Brief ::
Repeat word for word the part of the lines that opens with the one containing "class: Insecta" and closes with the one containing "genus: Odocoileus". Leave the pictures out.

Extracted material ::
※ ※ ※
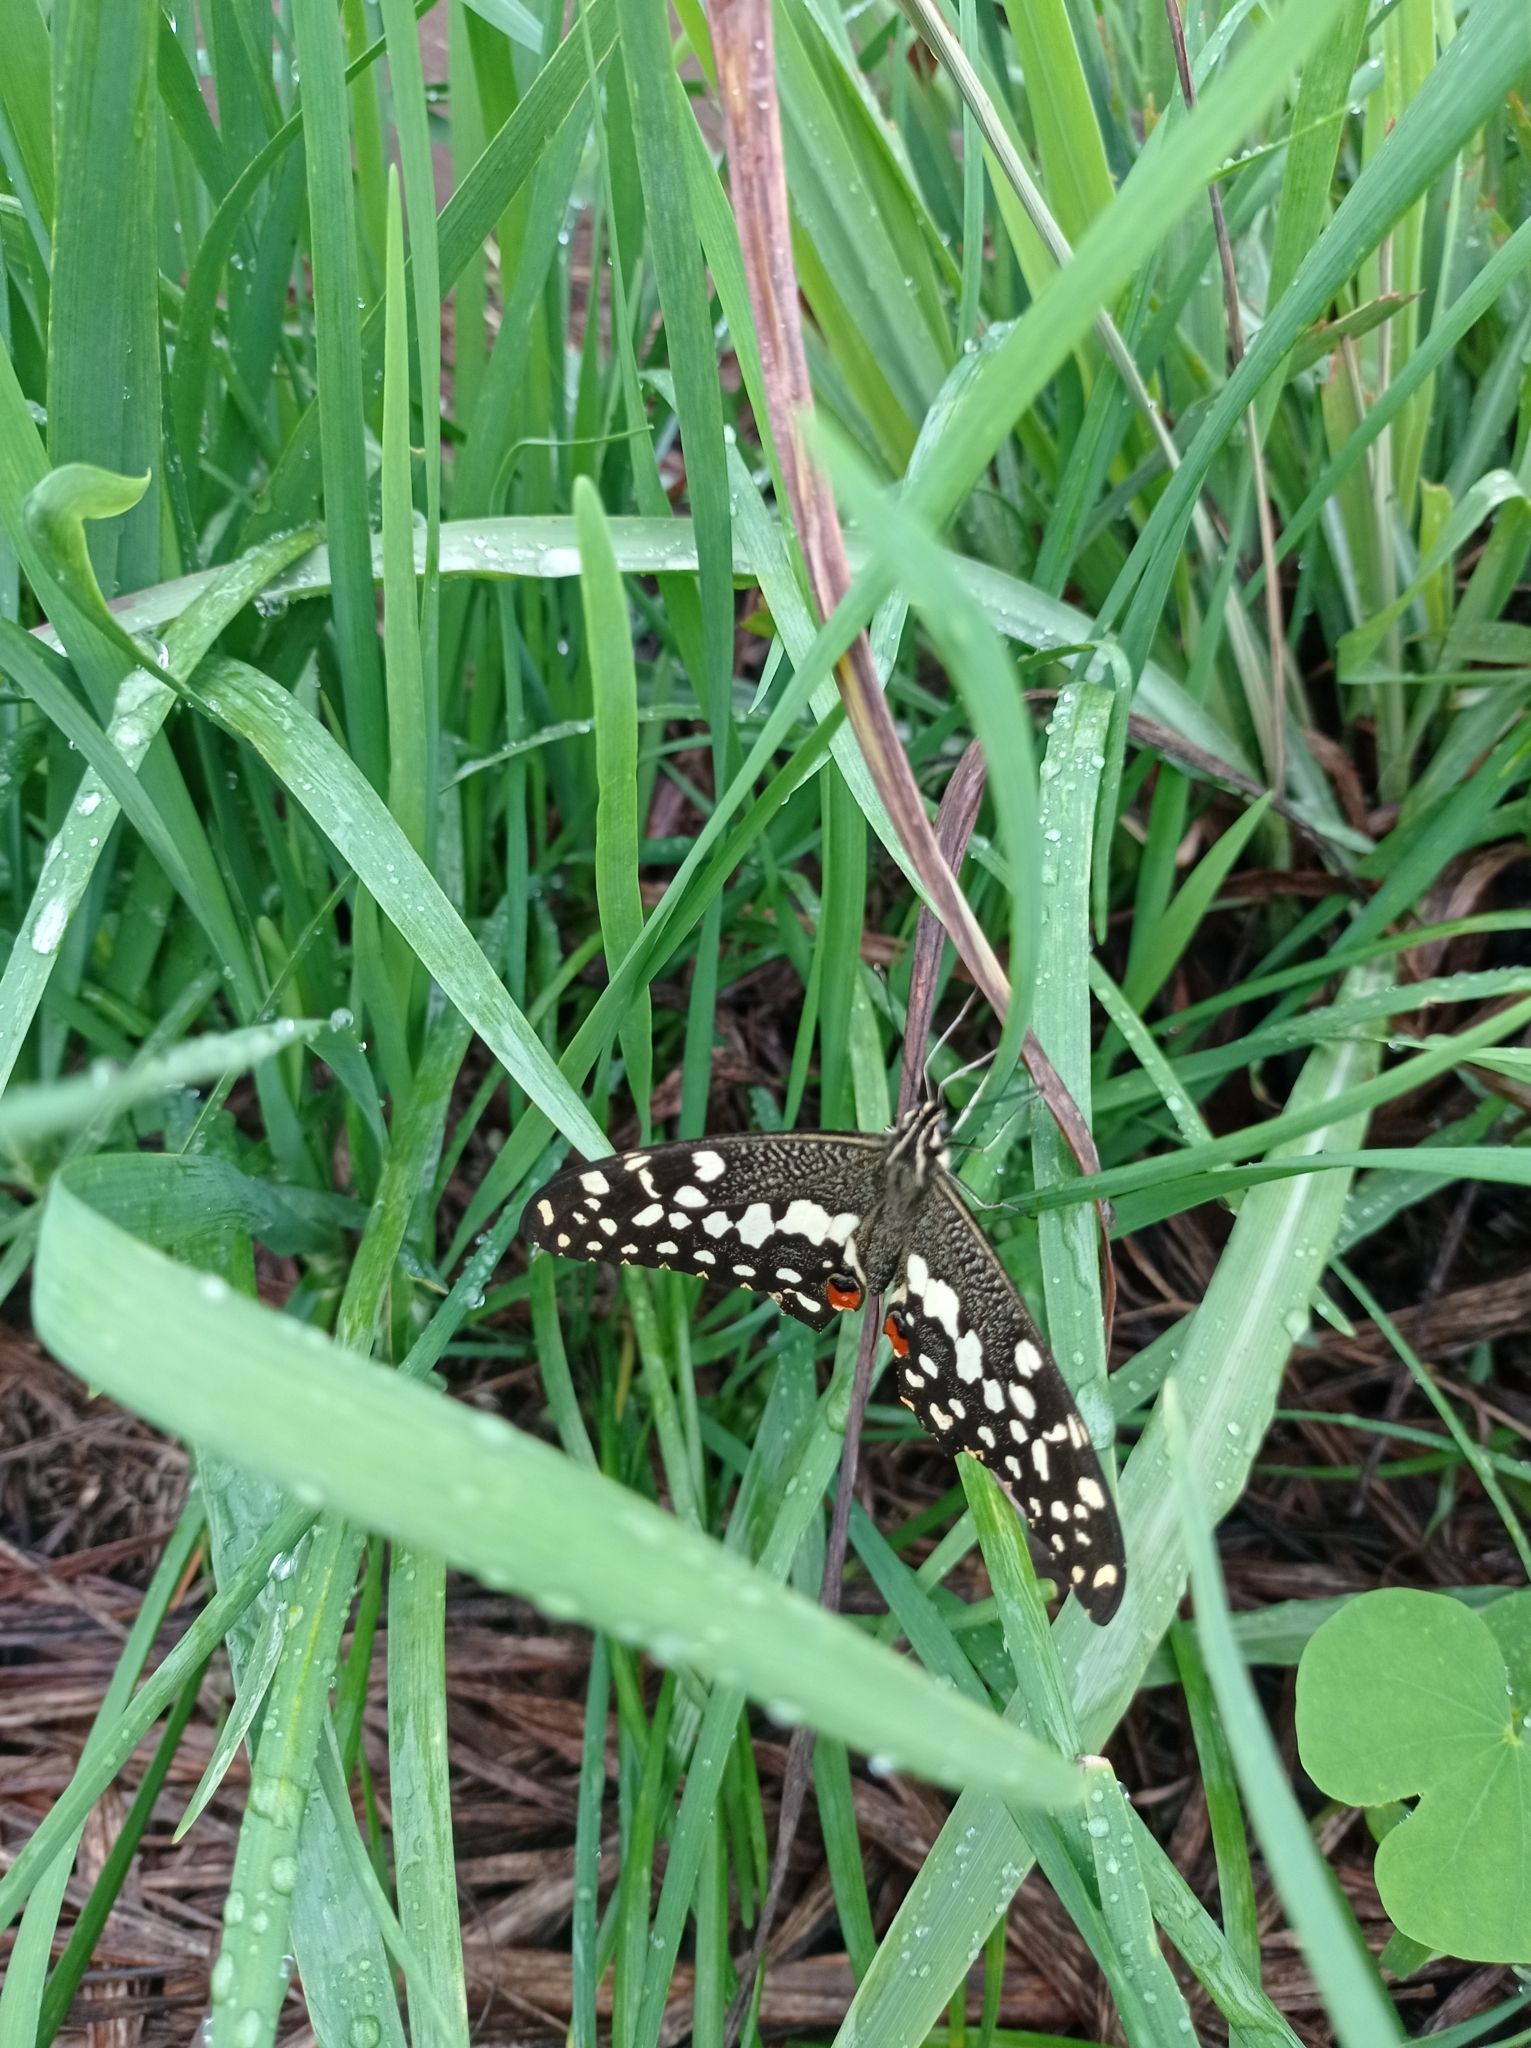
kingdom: Animalia
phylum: Arthropoda
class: Insecta
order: Lepidoptera
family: Papilionidae
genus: Papilio
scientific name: Papilio demodocus
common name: Christmas butterfly
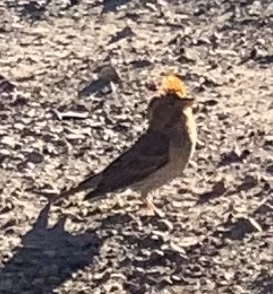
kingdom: Animalia
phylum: Chordata
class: Aves
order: Passeriformes
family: Fringillidae
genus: Haemorhous
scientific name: Haemorhous cassinii
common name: Cassin's finch
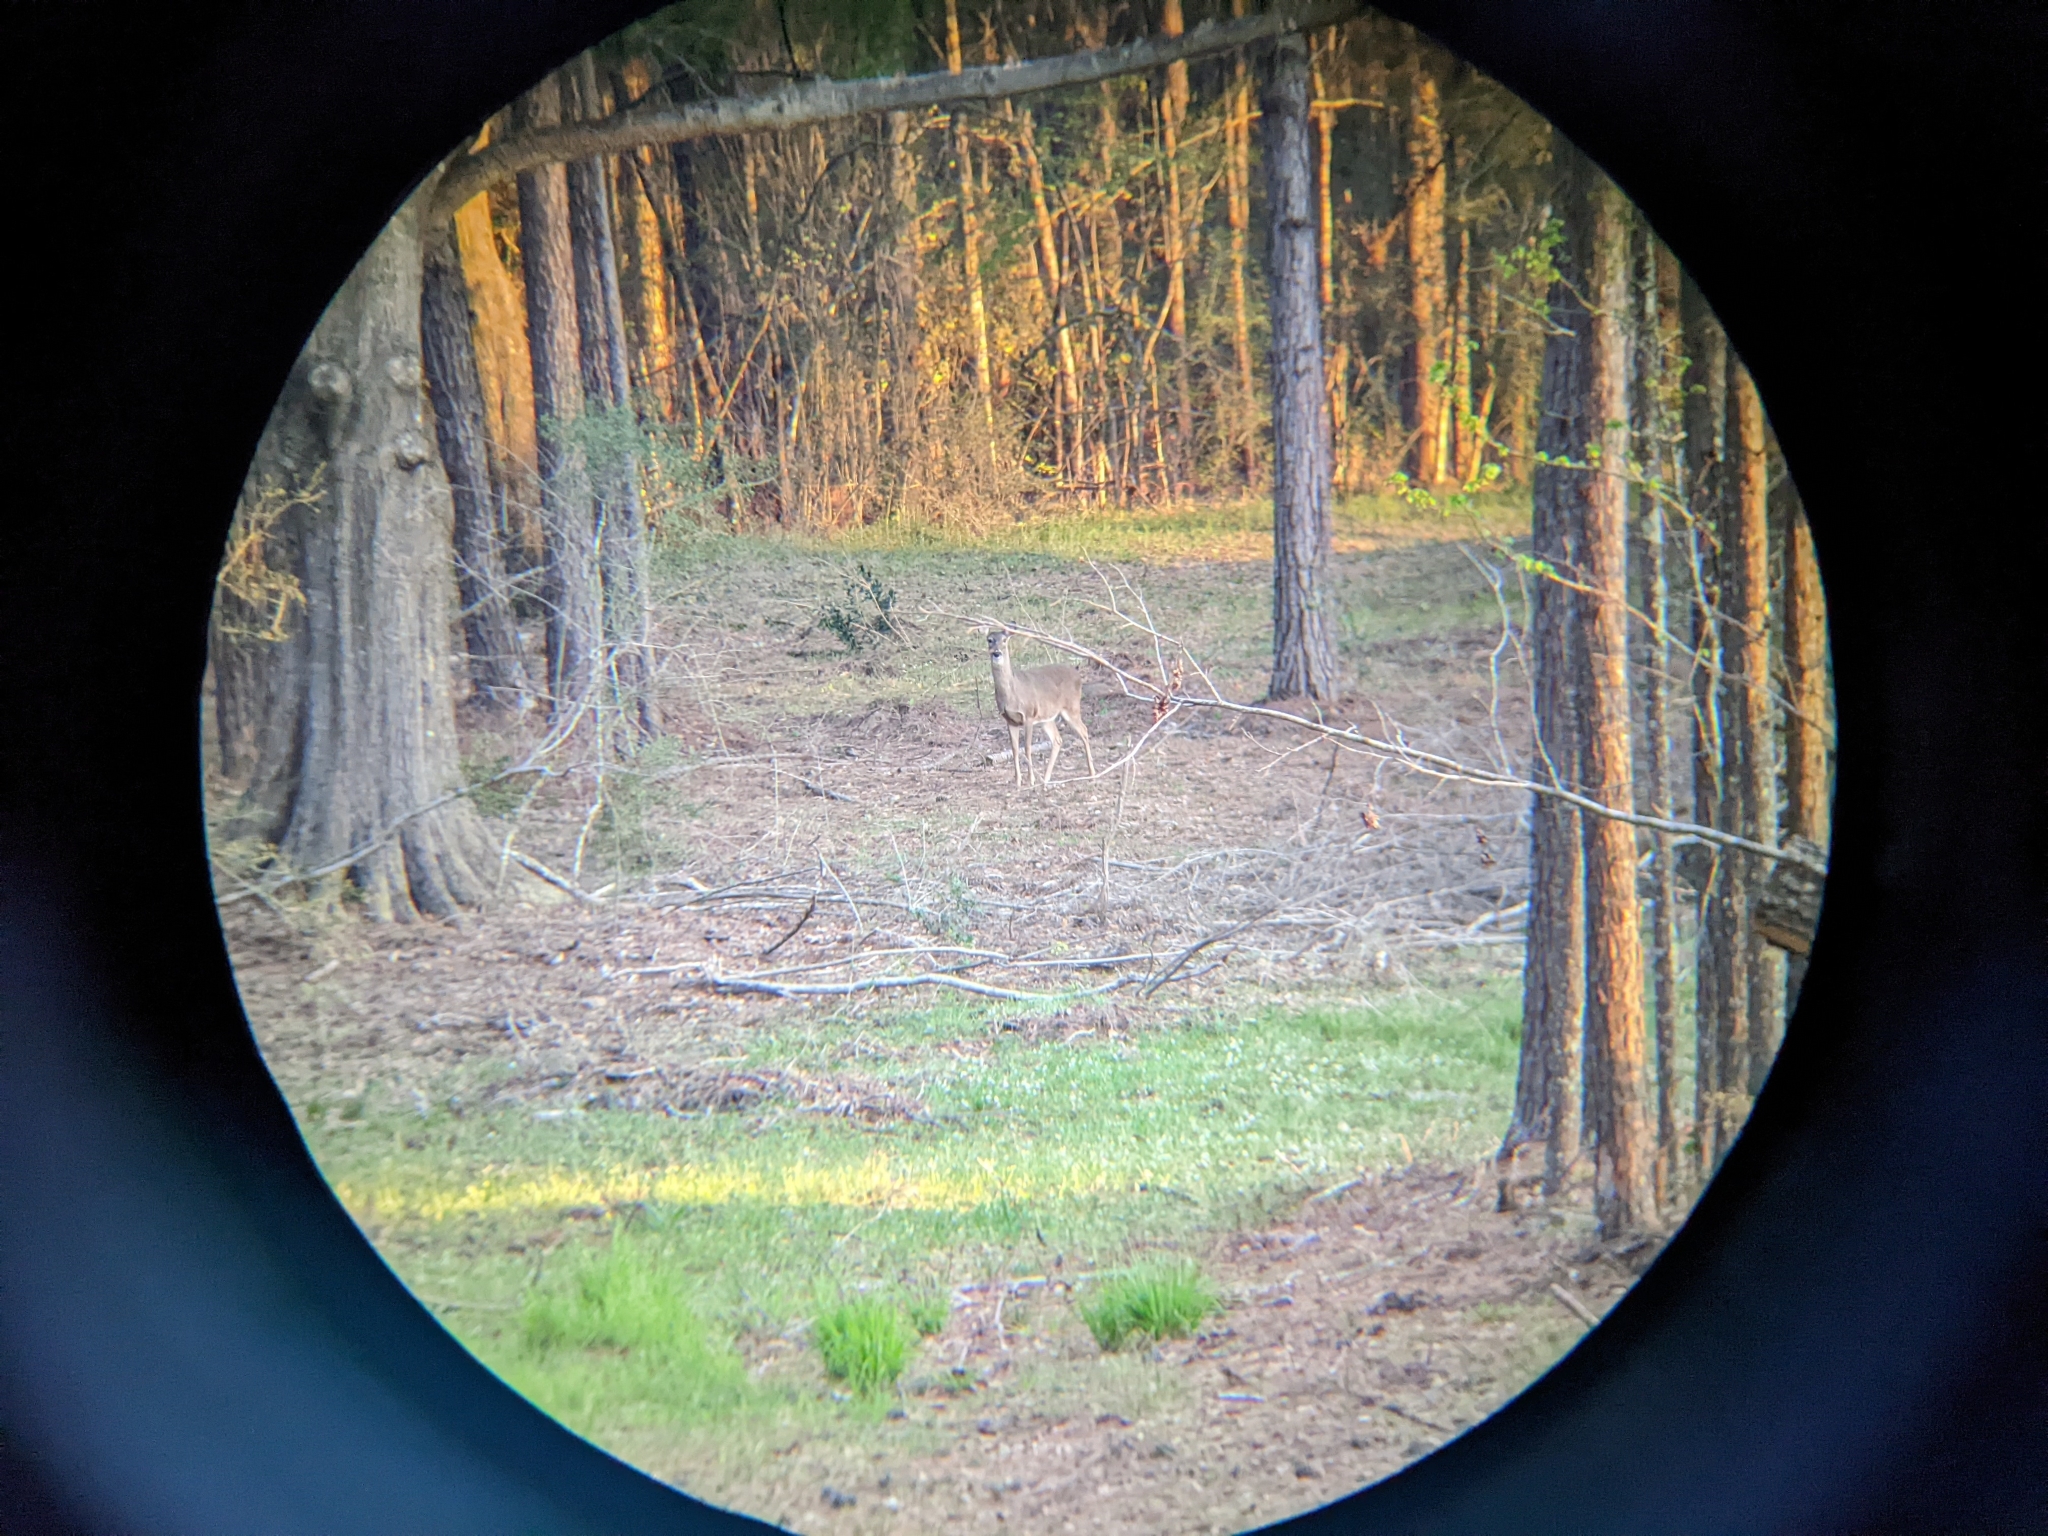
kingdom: Animalia
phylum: Chordata
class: Mammalia
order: Artiodactyla
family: Cervidae
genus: Odocoileus
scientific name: Odocoileus virginianus
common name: White-tailed deer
※ ※ ※
Answer to the exercise ::
class: Insecta
order: Lepidoptera
family: Papilionidae
genus: Papilio
scientific name: Papilio demodocus
common name: Christmas butterfly
kingdom: Animalia
phylum: Chordata
class: Aves
order: Passeriformes
family: Fringillidae
genus: Haemorhous
scientific name: Haemorhous cassinii
common name: Cassin's finch
kingdom: Animalia
phylum: Chordata
class: Mammalia
order: Artiodactyla
family: Cervidae
genus: Odocoileus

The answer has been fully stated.